You can depict the order of liquidation as described above schematically.

Cascading Liquidations

Caution! Cascading liquidations are a sequence of liquidations that trigger one another. For example, when the collateral value significantly and systematically drops, it opens up the opportunity for multiple positions to be liquidated. Liquidators diligently perform their duties, but when they receive collateral assets, they often try to "dispose" of them quickly (e.g., sell them while it's still profitable), further lowering the asset's value and creating opportunities for new liquidations, setting off a chain reaction. This occurs because the collateral's value is determined using an oracle, which relies on the market value of the asset.

In the Compound protocol, several measures are in place to mitigate the risk of cascading liquidations:

1. Collateral Evaluation: Compound utilizes reliable price oracles and performs frequent asset price reassessments in the market. This helps accurately assess the collateral's value and prevents unnecessary or premature liquidations.

2. Collateralization Requirements: Over-collateralization of loans is required. This creates a "buffer" for fluctuations in asset values.

3. Maximum Borrowing Limits: The protocol sets borrowing limits for various assets.
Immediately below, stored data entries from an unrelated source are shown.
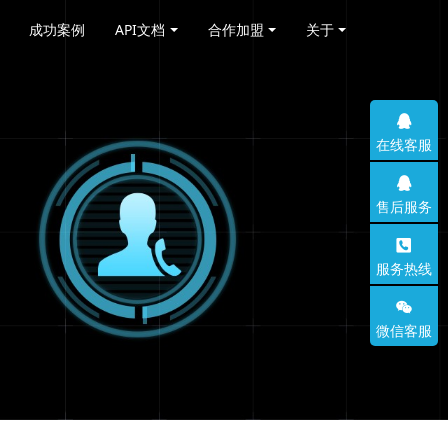
成功案例
API文档
合作加盟
关于
在线客服
售后服务
服务热线
微信客服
This helps prevent excessive borrowing and reduces the likelihood of mass liquidations.

4. Price Smoothing: Instead of reacting to short-term market price fluctuations, Compound can use averaged or smoothed prices over a specified period to determine collateral value.

5. Administrative Actions: In extreme market situations, protocol administrators have the option to intervene in the system to prevent cascading liquidations or other issues. This may include adjusting system parameters or temporarily pausing the protocol.

6. Community Communication: Compound actively engages with its community through various channels, including forums and social media. This allows for timely communication with users about market risks and provides recommendations for managing their positions.

These measures, collectively, help reduce the risks of cascading liquidations but cannot entirely eliminate such outcomes. Therefore, borrowers should still be informed about the risks and manage their loan positions accordingly.

Conclusion

On that positive note, it's a good place to stop. I've covered all the essential aspects of the protocol's operation, from providing liquidity to borrowing, calculating interest accruals to liquidations. As of today, the Compound protocol has released its third version. This version introduces a new concept called "Comet" and an updated architecture, but that's a whole different story!